Similarly, a child may be mistakenly labeled "ADHD" or "ADD" because impulsivity has been observed, when actually this impulsivity is limited to sensory seeking or avoiding. A child might regularly jump out of his seat in class despite multiple warnings and threats because his poor proprioception (body awareness) causes him to fall out of his seat, and his anxiety over this potential problem causes him to avoid sitting whenever possible. If the same child is able to remain seated after being given an inflatable bumpy cushion to sit on (which gives him more sensory input), or, is able to remain seated at home or in a particular classroom but not in his main classroom, it is a sign that more evaluation is needed to determine the cause of his impulsivity. Children with FASD (Fetal Alcohol Spectrum Disorders)display many sensory integration problems.

And while the diagnosis of sensory integration dysfunction is accepted widely among occupational therapists and also educators, these professionals have been criticized for overextending a model that attempts to explain emotional and behavioral problems that could be caused by other conditions. Children who receive the diagnosis of sensory integration dysfunction should also be observed for signs of anxiety problems, ADHD, food intolerances, and behavioral disorders, as well as for autism (note that contrary to popular belief, autistic children may be social, have a sense of humor, and make eye contact). Genetic problems such as Fragile X syndrome should be looked into as well. While the DSM-IV lists sensory issues as a secondary characteristic of autism, sensory integration dysfunction is not considered to be on the autism spectrum, and a child can receive a diagnosis of sensory integration dysfunction without any comorbid conditions. However, because comorbid conditions are common with sensory integration issues, it is important to investigate whether the child has other conditions as well which make him or her reactive, "touchy", or unpredictable, and manifest in a manner similar to that characterized by occupational therapists as sensory integration dysfunction. The theory of SI points out that children learn through their senses. If a child seems to have difficulty processing sensory information, it makes sense to observe whether he or she is developmentally on track (in terms of social skills, fine motor skills, gross motor skills, language, etc.)

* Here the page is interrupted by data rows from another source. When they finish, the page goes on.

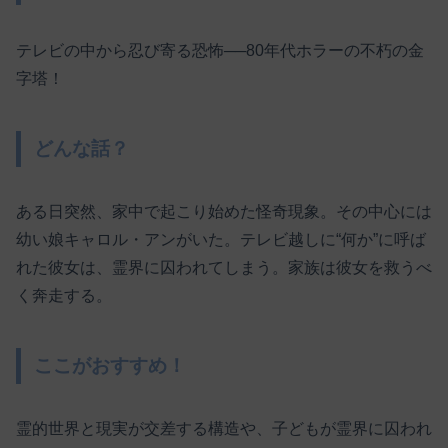
テレビの中から忍び寄る恐怖──80年代ホラーの不朽の金
字塔！
どんな話？
ある日突然、家中で起こり始めた怪奇現象。その中心には
幼い娘キャロル・アンがいた。テレビ越しに“何か”に呼ば
れた彼女は、霊界に囚われてしまう。家族は彼女を救うべ
く奔走する。
ここがおすすめ！
霊的世界と現実が交差する構造や、子どもが霊界に囚われ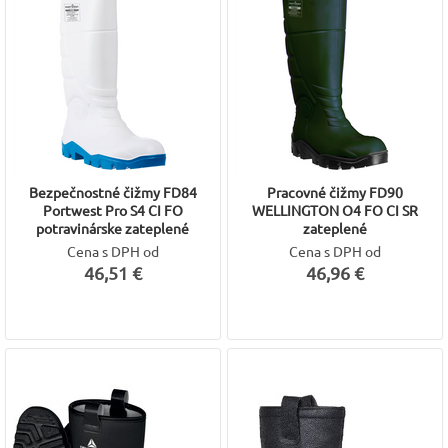
Bezpečnostné čižmy FD84
Pracovné čižmy FD90
Portwest Pro S4 CI FO
WELLINGTON O4 FO CI SR
potravinárske zateplené
zateplené
Cena s DPH od
Cena s DPH od
46,51 €
46,96 €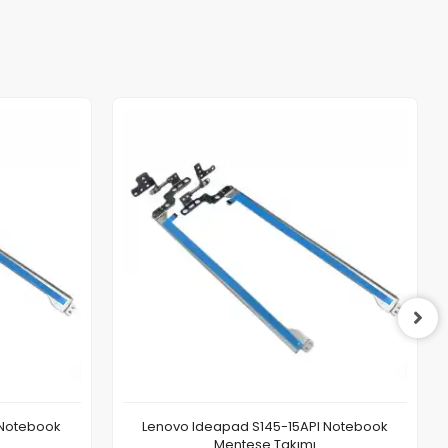
 Notebook
Lenovo Ideapad S145-15API Notebook
Menteşe Takımı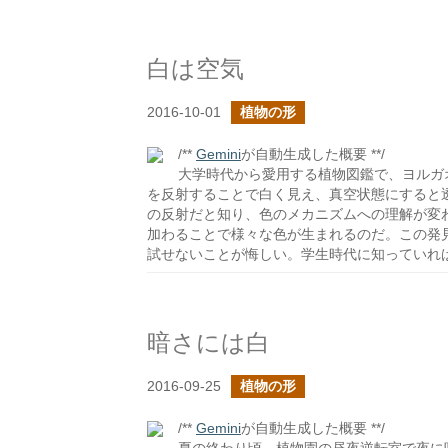
白は空気
2016-10-01
植物の形
/**
Gemini
が自動生成した概要 **/
大学時代から愛用する植物図鑑で、ヨルガ
を反射することで白く見え、真空状態にすると
の反射だと知り、色のメカニズムへの理解が変
加わることで様々な色が生まれるのだ。この発
試せないことが悔しい。学生時代に知っていれ
暗さには白
2016-09-25
植物の形
/**
Gemini
が自動生成した概要 **/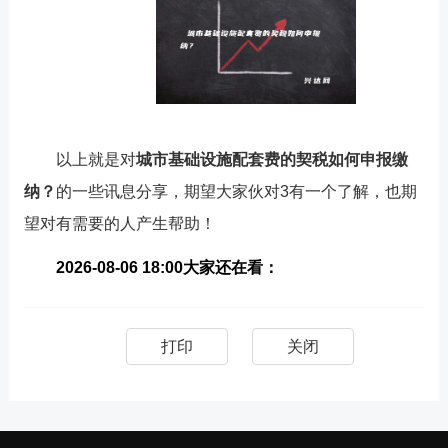
以上就是对
城市基础设施配套费的契税如何申报缴
纳？
的一些讯息分享，期望大家伙对3有一个了解，也期
望对有需要的人产生帮助！
2026-08-06 18:00大家还在看：
打印
关闭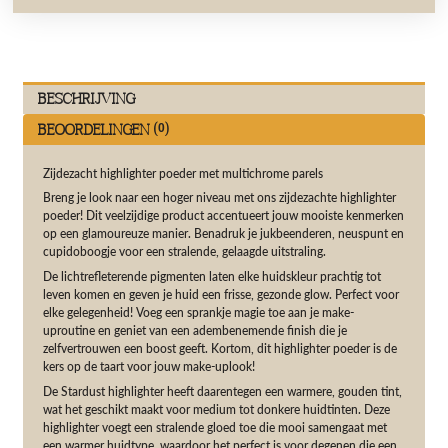
Beschrijving
Beoordelingen (0)
Zijdezacht highlighter p
oeder met multichrome parels
Breng je look naar een hoger niveau met ons zijdezachte highlighter
poeder! Dit veelzijdige product accentueert jouw mooiste kenmerken
op een glamoureuze manier. Benadruk je jukbeenderen, neuspunt en
cupidoboogje voor een stralende, gelaagde uitstraling.
De lichtrefleterende pigmenten laten elke huidskleur prachtig tot
leven komen en geven je huid een frisse, gezonde glow. Perfect voor
elke gelegenheid! Voeg een sprankje magie toe aan je make-
uproutine en geniet van een adembenemende finish die je
zelfvertrouwen een boost geeft. Kortom, dit highlighter poeder is de
kers op de taart voor jouw make-uplook!
De Stardust highlighter heeft daarentegen een warmere, gouden tint,
wat het geschikt maakt voor medium tot donkere huidtinten. Deze
highlighter voegt een stralende gloed toe die mooi samengaat met
een warmer huidtype, waardoor het perfect is voor degenen die een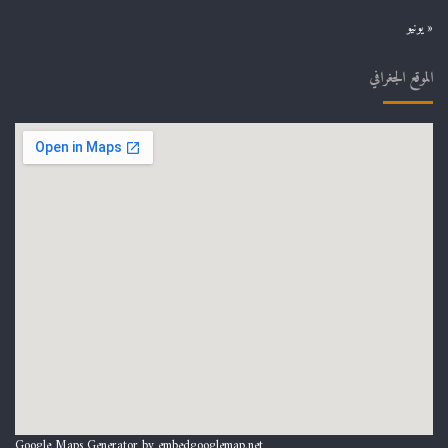
« يونيو
الموقع الجغرافي
Google Maps Generator by
embedgooglemap.net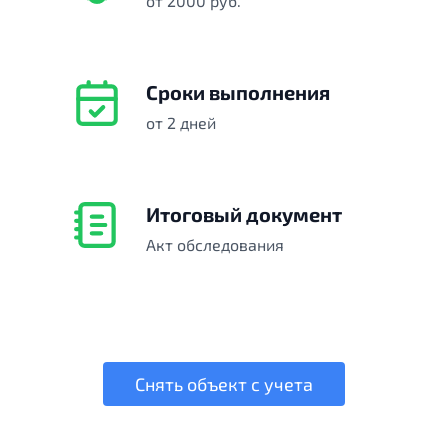
от 2000 руб.
Сроки выполнения
от 2 дней
Итоговый документ
Акт обследования
Снять объект с учета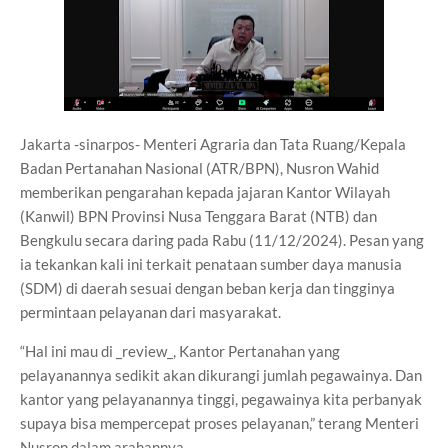
Jakarta -sinarpos- Menteri Agraria dan Tata Ruang/Kepala
Badan Pertanahan Nasional (ATR/BPN), Nusron Wahid
memberikan pengarahan kepada jajaran Kantor Wilayah
(Kanwil) BPN Provinsi Nusa Tenggara Barat (NTB) dan
Bengkulu secara daring pada Rabu (11/12/2024). Pesan yang
ia tekankan kali ini terkait penataan sumber daya manusia
(SDM) di daerah sesuai dengan beban kerja dan tingginya
permintaan pelayanan dari masyarakat.
“Hal ini mau di _review_, Kantor Pertanahan yang
pelayanannya sedikit akan dikurangi jumlah pegawainya. Dan
kantor yang pelayanannya tinggi, pegawainya kita perbanyak
supaya bisa mempercepat proses pelayanan,” terang Menteri
Nusron dalam arahannya.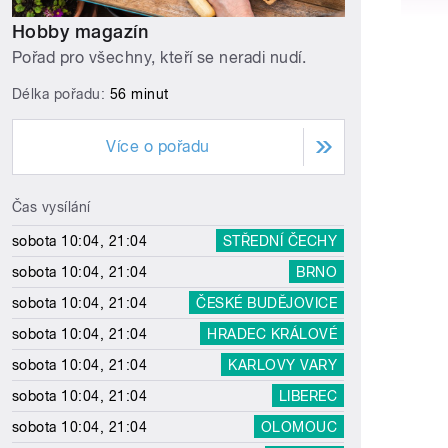
Hobby magazín
Pořad pro všechny, kteří se neradi nudí.
Délka pořadu:
56 minut
Více o pořadu
Čas vysílání
sobota 10:04, 21:04
STŘEDNÍ ČECHY
sobota 10:04, 21:04
BRNO
sobota 10:04, 21:04
ČESKÉ BUDĚJOVICE
sobota 10:04, 21:04
HRADEC KRÁLOVÉ
sobota 10:04, 21:04
KARLOVY VARY
sobota 10:04, 21:04
LIBEREC
sobota 10:04, 21:04
OLOMOUC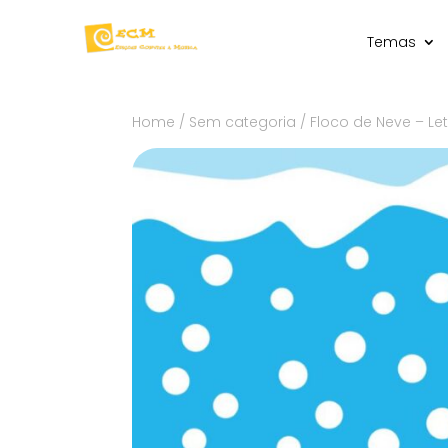
Temas
Home
/
Sem categoria
/ Floco de Neve – Le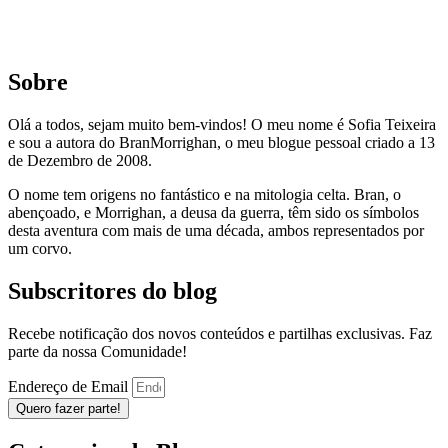
Sobre
Olá a todos, sejam muito bem-vindos! O meu nome é Sofia Teixeira
e sou a autora do BranMorrighan, o meu blogue pessoal criado a 13
de Dezembro de 2008.
O nome tem origens no fantástico e na mitologia celta. Bran, o
abençoado, e Morrighan, a deusa da guerra, têm sido os símbolos
desta aventura com mais de uma década, ambos representados por
um corvo.
Subscritores do blog
Recebe notificação dos novos conteúdos e partilhas exclusivas. Faz
parte da nossa Comunidade!
Endereço de Email
Quero fazer parte!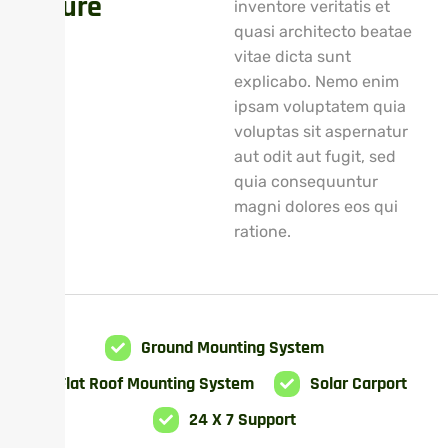
F
u
t
u
r
e
inventore veritatis et
quasi architecto beatae
vitae dicta sunt
explicabo. Nemo enim
ipsam voluptatem quia
voluptas sit aspernatur
aut odit aut fugit, sed
quia consequuntur
magni dolores eos qui
ratione.
Ground Mounting System
Flat Roof Mounting System
Solar Carport
24 X 7 Support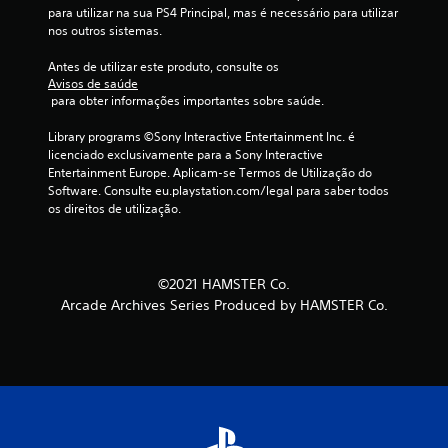
para utilizar na sua PS4 Principal, mas é necessário para utilizar 
o
nos outros sistemas.
d
Antes de utilizar este produto, consulte os 
Avisos de saúde
e
 para obter informações importantes sobre saúde.
c
Library programs ©Sony Interactive Entertainment Inc. é 
licenciado exclusivamente para a Sony Interactive 
i
Entertainment Europe. Aplicam-se Termos de Utilização do 
Software. Consulte eu.playstation.com/legal para saber todos 
n
os direitos de utilização.
c
o
©2021 HAMSTER Co.
Arcade Archives Series Produced by HAMSTER Co.
)
c
o
m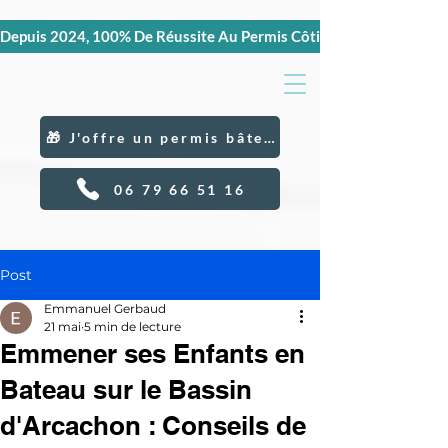
Depuis 2024, 100% De Réussite Au Permis Côtier Et Hauturier, C
🎁 J'offre un permis bâteau
06 79 66 51 16
Post
Emmanuel Gerbaud
21 mai
5 min de lecture
Emmener ses Enfants en
Bateau sur le Bassin
d'Arcachon : Conseils de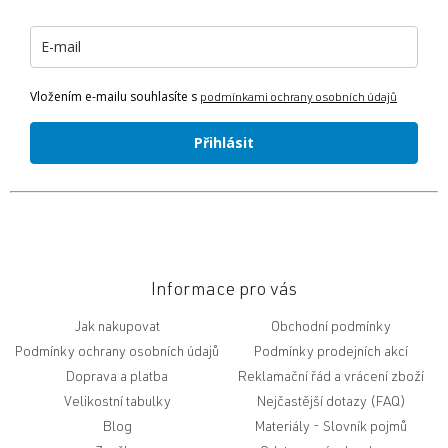
t
í
Vložením e-mailu souhlasíte s
podmínkami ochrany osobních údajů
Přihlásit
Informace pro vás
Jak nakupovat
Obchodní podmínky
Podmínky ochrany osobních údajů
Podmínky prodejních akcí
Doprava a platba
Reklamační řád a vrácení zboží
Velikostní tabulky
Nejčastější dotazy (FAQ)
Blog
Slovník pojmů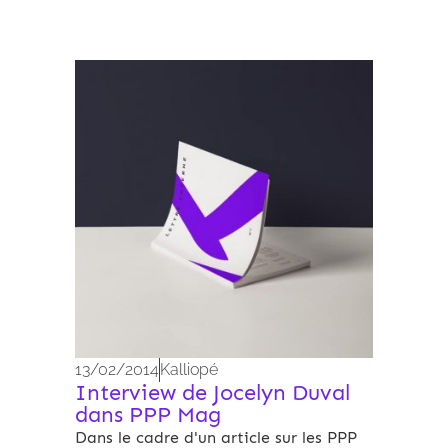
Archives 2010-2021
13/02/2014
Kalliopé
Interview de Jocelyn Duval
dans PPP Mag
Dans le cadre d'un article sur les PPP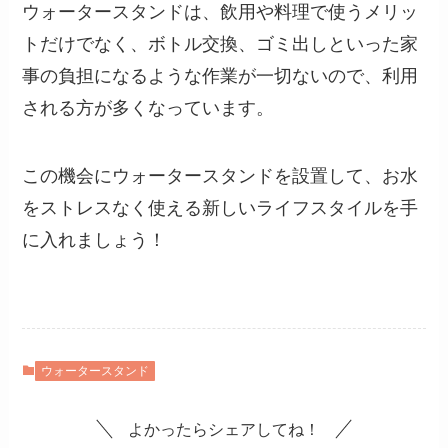
ウォータースタンドは、飲用や料理で使うメリッ
トだけでなく、ボトル交換、ゴミ出しといった家
事の負担になるような作業が一切ないので、利用
される方が多くなっています。
この機会にウォータースタンドを設置して、お水
をストレスなく使える新しいライフスタイルを手
に入れましょう！
ウォータースタンド
よかったらシェアしてね！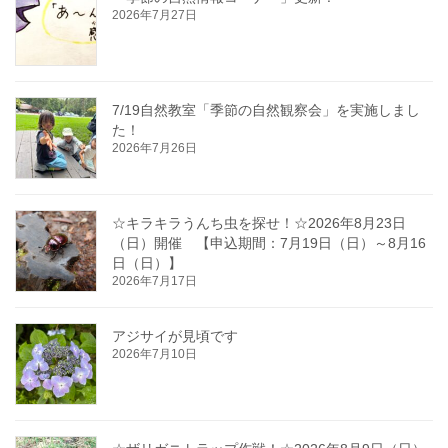
2026年7月27日
7/19自然教室「季節の自然観察会」を実施しまし
た！
2026年7月26日
☆キラキラうんち虫を探せ！☆2026年8月23日
（日）開催 【申込期間：7月19日（日）～8月16
日（日）】
2026年7月17日
アジサイが見頃です
2026年7月10日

While the physical methods employed by occupational therapists as treatment for SID are often palliative (they make the child feel better--much as a nice massage or physical contact would make anyone feel better), it is important that children diagnosed with sensory integration dysfunction be observed closely so that any other conditions will not be overlooked. Moreover, SI therapy is not "one size fits all." According to SI theory, children with sensory integration issues have their own unique set of sensory responses that need to be addressed. What is calming and focusing for one child may be overstimulating for another, and vice versa. The child's unique set of sensory responses must be considered when designing a sensory diet.

Some adults identify themselves as having sensory integration dysfunction; that is, they report that their hypersensitivity, hyposensitivity, and related sensory processing issues, such as poor self-regulation, continue to cause significant interference in their daily lives at home, at work, and at school.